**Text provided**
Take for instance this Westley Richards .318 magazine rifle completed in 1909. It has all the best features of a Westley Richards bolt action of the time including horn tipped bolt handle, wooden side panels, edged cheek-piece and bold scroll engraving. However, of far more interest is the full length engine turned rib which is finished at the muzzle with Westley Richards patent flip over combination foresight that actually recesses into the rib!

The amount of work required to do this would have been considerable and the attention to detail shown by some long lost gun maker is all that we have come to expect of historical Westley Richards.

The story does not end there. Attached to the cocking piece is a Rigby style peep sight which allows for a clear view all the way along the top rib as the actual express sight consists of totally flush fitting leafs regulated out to 500 yards! The peep sight itself has been regulated to match perfectly with these leafs.

The rifle retains most of its original finish including take down cleaning rod in the butt plate and spare foresight beads in the grip trap. To find a rifle in this condition, in this configuration really is a rarity and it always reminds us that you have never seen it all and never know what might just be out there!

Lovely traditional bold scroll coverage.

Horn tipped bolt handle. A classic Westley Richards feature.

Scooped top rib to accommodate Westley Richards flip over foresight protector.

The full length engine turned rib is an unusual feature of this rifle. 

Stunning walnut stock with wooden side panels.

A Rare and Unusual Westley Richards Magazine Rifle

Just as other British gun makers offered Winchester rifles for sale prior to WWII, Westley Richards & Co. also offered a large variety of pistols, revolvers and rifles from makers all over the World such as Colt, Browning/Fabrique Nationale, and Mauser. In addition, Westley Richards also stocked and sighted various types of barrelled actions like the Martini single shots and magazine rifles based on the Mannlicher-Schonauer, Lee-Enfield and Mauser service rifles. However, as diverse as Westley Richards offerings were in the first part of the 20thCentury, neither myself or anyone else I know has ever encountered a Krag Jorgensen rifle by Westley Richards.

In 1893 a Swedish-Norwegian commission set out to develop the perfect military round and came up with a 6.5mm caliber bullet and a rimless case that was 55mm long. The new cartridge has had many names throughout its history but today is known as the 6.5x55mm and remains a tried and true choice for hunters in North America, England, and Europe. In 1894, after that commission’s findings, Norway’s Army adopted the 6.5x55mm cartridge and the Model 1894 Krag-Jorgenson rifle, designed by Norwegians Ole Herman Johannes Krag and Erik Jorgensen, as its new military rifle. Krag rifles are a bolt action repeating rifle instantly recognisable by the “half-capsule” clam-shell type magazine mounted on the right side of the action. Somewhere around 33,000 Model 1894 rifles were made under contract with Steyr of Austria between 1896 and 1897 for the Norwegian Army and the Civilian Marksmanship Organisation.

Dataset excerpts
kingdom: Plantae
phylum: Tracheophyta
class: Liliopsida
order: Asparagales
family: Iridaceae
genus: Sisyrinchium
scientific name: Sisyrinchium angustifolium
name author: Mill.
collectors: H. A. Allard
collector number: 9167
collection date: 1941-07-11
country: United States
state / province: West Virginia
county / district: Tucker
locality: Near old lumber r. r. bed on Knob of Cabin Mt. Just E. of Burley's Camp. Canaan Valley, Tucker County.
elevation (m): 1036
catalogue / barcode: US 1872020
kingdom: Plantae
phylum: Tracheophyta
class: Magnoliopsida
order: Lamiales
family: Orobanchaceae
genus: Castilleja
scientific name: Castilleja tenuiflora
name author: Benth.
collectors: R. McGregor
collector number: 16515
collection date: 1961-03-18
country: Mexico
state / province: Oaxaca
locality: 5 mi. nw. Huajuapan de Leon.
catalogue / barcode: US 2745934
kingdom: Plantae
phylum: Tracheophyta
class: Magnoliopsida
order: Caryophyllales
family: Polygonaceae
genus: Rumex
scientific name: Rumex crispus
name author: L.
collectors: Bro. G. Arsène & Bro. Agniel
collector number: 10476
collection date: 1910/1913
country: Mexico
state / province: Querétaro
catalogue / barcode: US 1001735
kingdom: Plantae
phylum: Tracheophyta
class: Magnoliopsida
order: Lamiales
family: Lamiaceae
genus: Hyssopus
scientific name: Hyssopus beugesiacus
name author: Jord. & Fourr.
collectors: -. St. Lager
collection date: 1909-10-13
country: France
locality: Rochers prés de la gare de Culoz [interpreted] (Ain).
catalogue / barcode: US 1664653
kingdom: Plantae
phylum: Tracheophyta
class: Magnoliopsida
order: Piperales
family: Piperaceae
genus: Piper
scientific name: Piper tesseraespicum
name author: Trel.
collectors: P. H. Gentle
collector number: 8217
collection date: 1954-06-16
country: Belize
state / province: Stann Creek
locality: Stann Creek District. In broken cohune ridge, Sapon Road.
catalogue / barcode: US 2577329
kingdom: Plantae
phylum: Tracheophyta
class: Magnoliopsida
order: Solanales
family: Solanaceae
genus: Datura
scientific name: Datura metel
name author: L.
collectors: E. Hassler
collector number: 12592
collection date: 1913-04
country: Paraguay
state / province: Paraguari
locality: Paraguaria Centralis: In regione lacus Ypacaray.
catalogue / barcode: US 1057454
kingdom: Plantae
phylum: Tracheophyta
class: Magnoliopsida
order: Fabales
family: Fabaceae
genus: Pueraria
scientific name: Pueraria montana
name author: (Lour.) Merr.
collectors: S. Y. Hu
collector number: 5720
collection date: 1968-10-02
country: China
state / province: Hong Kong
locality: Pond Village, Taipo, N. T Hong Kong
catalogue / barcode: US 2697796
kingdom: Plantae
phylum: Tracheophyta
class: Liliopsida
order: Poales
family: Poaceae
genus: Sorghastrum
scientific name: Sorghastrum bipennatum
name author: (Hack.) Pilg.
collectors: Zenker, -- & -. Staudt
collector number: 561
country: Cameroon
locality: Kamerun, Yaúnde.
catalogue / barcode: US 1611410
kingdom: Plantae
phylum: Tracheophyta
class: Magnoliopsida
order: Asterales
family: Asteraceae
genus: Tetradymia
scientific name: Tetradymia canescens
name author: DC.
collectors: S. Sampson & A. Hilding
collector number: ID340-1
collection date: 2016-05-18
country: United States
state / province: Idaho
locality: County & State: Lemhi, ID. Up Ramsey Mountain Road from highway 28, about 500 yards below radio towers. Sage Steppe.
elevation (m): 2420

**Given request**
Please summarize the Westley Richards rifle text in two sentences.

**Solution for this exercise**
A Westley Richards .318 magazine rifle completed in 1909 pairs the maker's classic features, such as a horn tipped bolt handle, wooden side panels and bold scroll engraving, with a full length engine turned rib, a patent flip over foresight that recesses into the rib, and a Rigby style peep sight matched to flush fitting leafs regulated out to 500 yards. Before WWII, Westley Richards offered arms from makers all over the world and stocked and sighted various barrelled actions, yet no one the writer knows has ever encountered a Westley Richards Krag Jorgensen rifle, the design Norway's Army adopted in 1894 along with the 6.5x55mm cartridge.